(Beginning of QUOTED PASSAGE)
II. Defendant's Convictions for Both Aggravated Fleeing and Careless Driving Violate Double Jeopardy
{14} Defendant challenges his convictions for aggravated fleeing and careless driving as violating his constitutional right to be free from double jeopardy. The double jeopardy clause "protects defendants from receiving multiple punishments for the same offense." State v. Ramirez , 2018-NMSC-003, ¶ 38, 409 P.3d 902 (internal quotation marks and citation omitted); see U.S. Const, amend. V ; N.M. Const, art. II, § 15.
*1071Defendant raises a double-description double jeopardy claim, "in which a single act results in multiple charges under different criminal statutes[.]" State v. Bernal , 2006-NMSC-050, ¶ 7, 140 N.M. 644, 146 P.3d 289. In analyzing double-description challenges, we employ the two-part test, set out in Swafford v. State, in which we examine: (1) whether the conduct is unitary, and, if so, (2) whether the Legislature intended to punish the offenses separately. 1991-NMSC-043, ¶ 25, 112 N.M. 3, 810 P.2d 1223. "Only if the first part of the test is answered in the affirmative, and the second in the negative, will the double jeopardy clause prohibit multiple punishment in the same trial." Id. Defendant's double jeopardy challenge presents a constitutional question of law, which we review de novo. State v. Swick , 2012-NMSC-018, ¶ 10, 279 P.3d 747.
(End of QUOTED PASSAGE)
ABOUT THIS TASK:
Decide whether each statement below agrees with the double jeopardy passage above. Answer yes or no for each one, and quote the words from the passage that decide it.
(a) The first part of the two-part test asks whether the Legislature intended to punish the offenses separately.
(b) The court reviews the defendant's double jeopardy challenge de novo.
(c) The double jeopardy clause prohibits multiple punishment only when both parts of the test are answered in the affirmative.
(Beginning of COLLECTED MATERIAL)
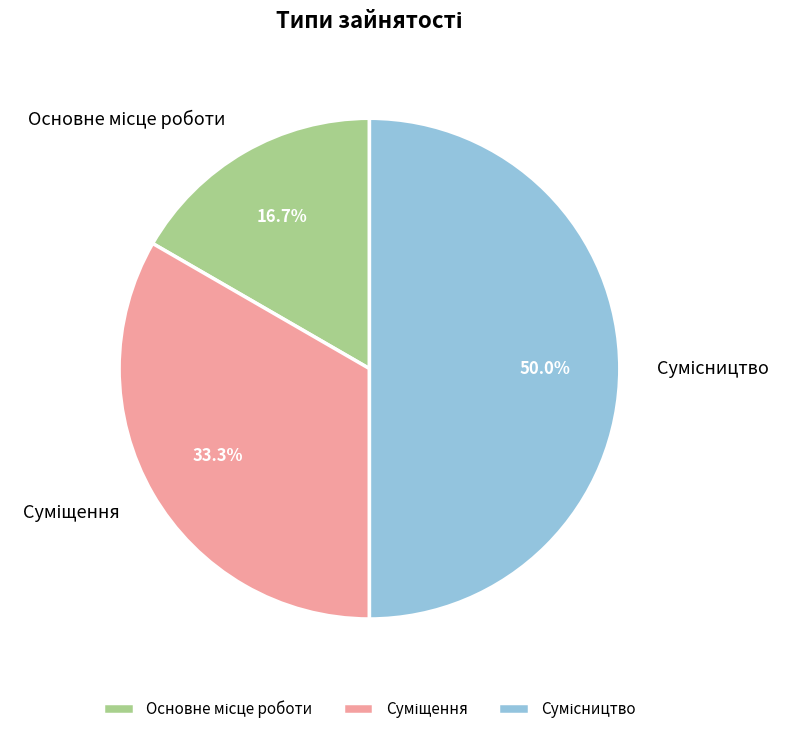

Between Сумісництво and Основне місце роботи, which is larger?

Сумісництво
(End of COLLECTED MATERIAL)
RESPONSE:
(a) No: "(1) whether the conduct is unitary, and, if so, (2) whether the Legislature intended to punish the offenses separately."
(b) Yes: "Defendant's double jeopardy challenge presents a constitutional question of law, which we review de novo."
(c) No: "Only if the first part of the test is answered in the affirmative, and the second in the negative, will the double jeopardy clause prohibit multiple punishment in the same trial."